INPUT RECORDS:
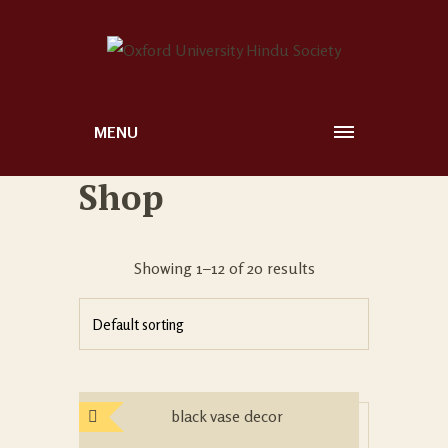
MENU
Shop
Showing 1–12 of 20 results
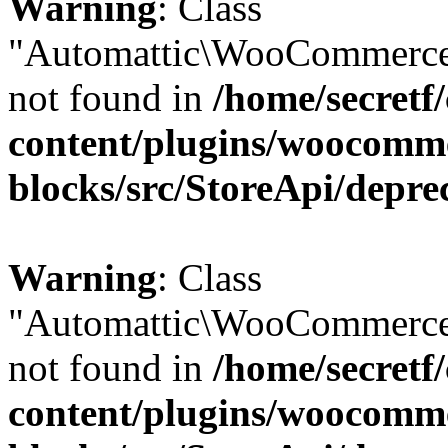
Warning
: Class
"Automattic\WooCommerce
not found in
/home/secretf
content/plugins/woocomm
blocks/src/StoreApi/depre
Warning
: Class
"Automattic\WooCommerce
not found in
/home/secretf
content/plugins/woocomm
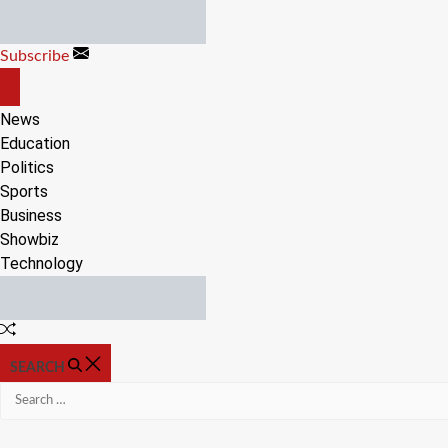
Skip
to
Subscribe
content
OFF
CANVAS
News
Education
Politics
Sports
Business
Showbiz
Technology
Random
Article
SEARCH
Search
for:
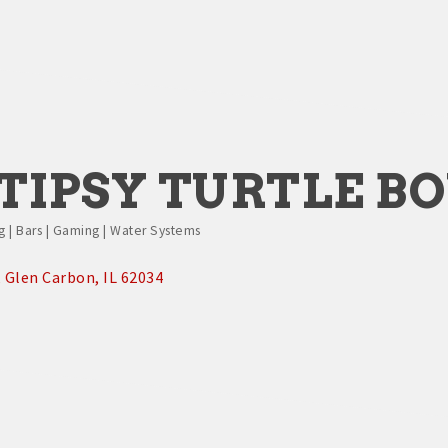
TIPSY TURTLE B
g | Bars | Gaming | Water Systems
Glen Carbon
IL
62034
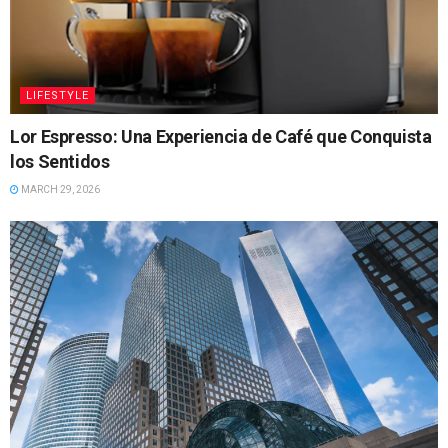
LIFESTYLE
Lor Espresso: Una Experiencia de Café que Conquista
los Sentidos
MARCH 29, 2026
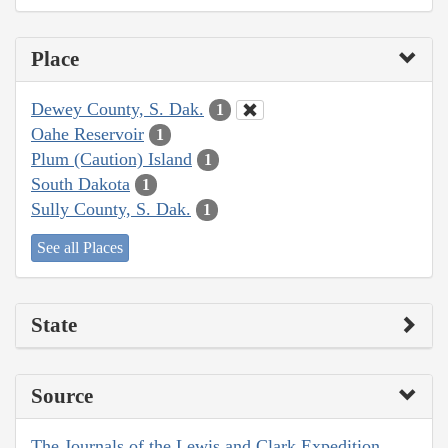
Place
Dewey County, S. Dak.
1
Oahe Reservoir
1
Plum (Caution) Island
1
South Dakota
1
Sully County, S. Dak.
1
See all Places
State
Source
The Journals of the Lewis and Clark Expedition,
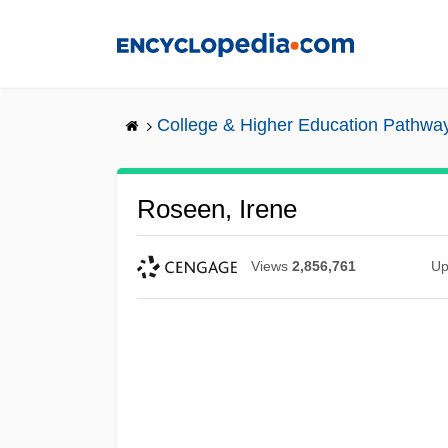
Skip
to
main
content
College & Higher Education Pathwa
Roseen, Irene
Views
2,856,761
Up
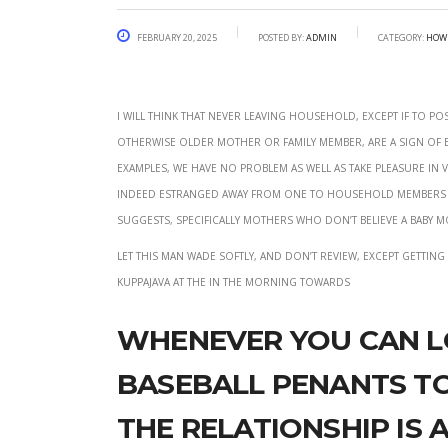
February 20, 2025
Posted by:
admin
Category:
how 
I will think that never leaving household, except if to p
otherwise older mother or family member, are a sign of e
examples, We have no problem as well as take pleasure in v
indeed estranged away from one to household members (I
suggests, specifically mothers who don’t believe a baby mo
Let this man wade softly, and don’t review, except gettin
kuppajava at the In the morning towards
Whenever you can l
baseball penants to
the relationship is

WHAT IS BEING ASKED:
All the material shown above is to be copied exactly, with no pictures carried over.

WRITTEN SOLUTION:
MENU
Shop
Showing 1–12 of 20 results
Warning
: Class
"Automattic\WooCommerce
not found in
/home/secretf
content/plugins/woocomm
blocks/src/StoreApi/depre
Warning
: Class
"Automattic\WooCommerce
not found in
/home/secretf
content/plugins/woocomm
Skip
to
Subscribe
content
OFF
CANVAS
News
Education
Politics
Sports
Business
Showbiz
Technology
Random
Article
SEARCH
Search
for:
TIPSY TURTLE B
g | Bars | Gaming | Water Systems
Glen Carbon
IL
62034
LIFESTYLE
Lor Espresso: Una Experiencia de Café que Conquista
los Sentidos
MARCH 29, 2026
Place
Dewey County, S. Dak.
1
Oahe Reservoir
1
Plum (Caution) Island
1
South Dakota
1
Sully County, S. Dak.
1
See all Places
State
Source
The Journals of the Lewis and Clark Expedition,
Skip
to
main
content
College & Higher Education Pathwa
Roseen, Irene
Views
2,856,761
Up
February 20, 2025
Posted by:
admin
Category:
how 
I will think that never leaving household, except if to p
otherwise older mother or family member, are a sign of e
examples, We have no problem as well as take pleasure in v
indeed estranged away from one to household members (I
suggests, specifically mothers who don’t believe a baby mo
Let this man wade softly, and don’t review, except gettin
kuppajava at the In the morning towards
Whenever you can l
baseball penants to
the relationship is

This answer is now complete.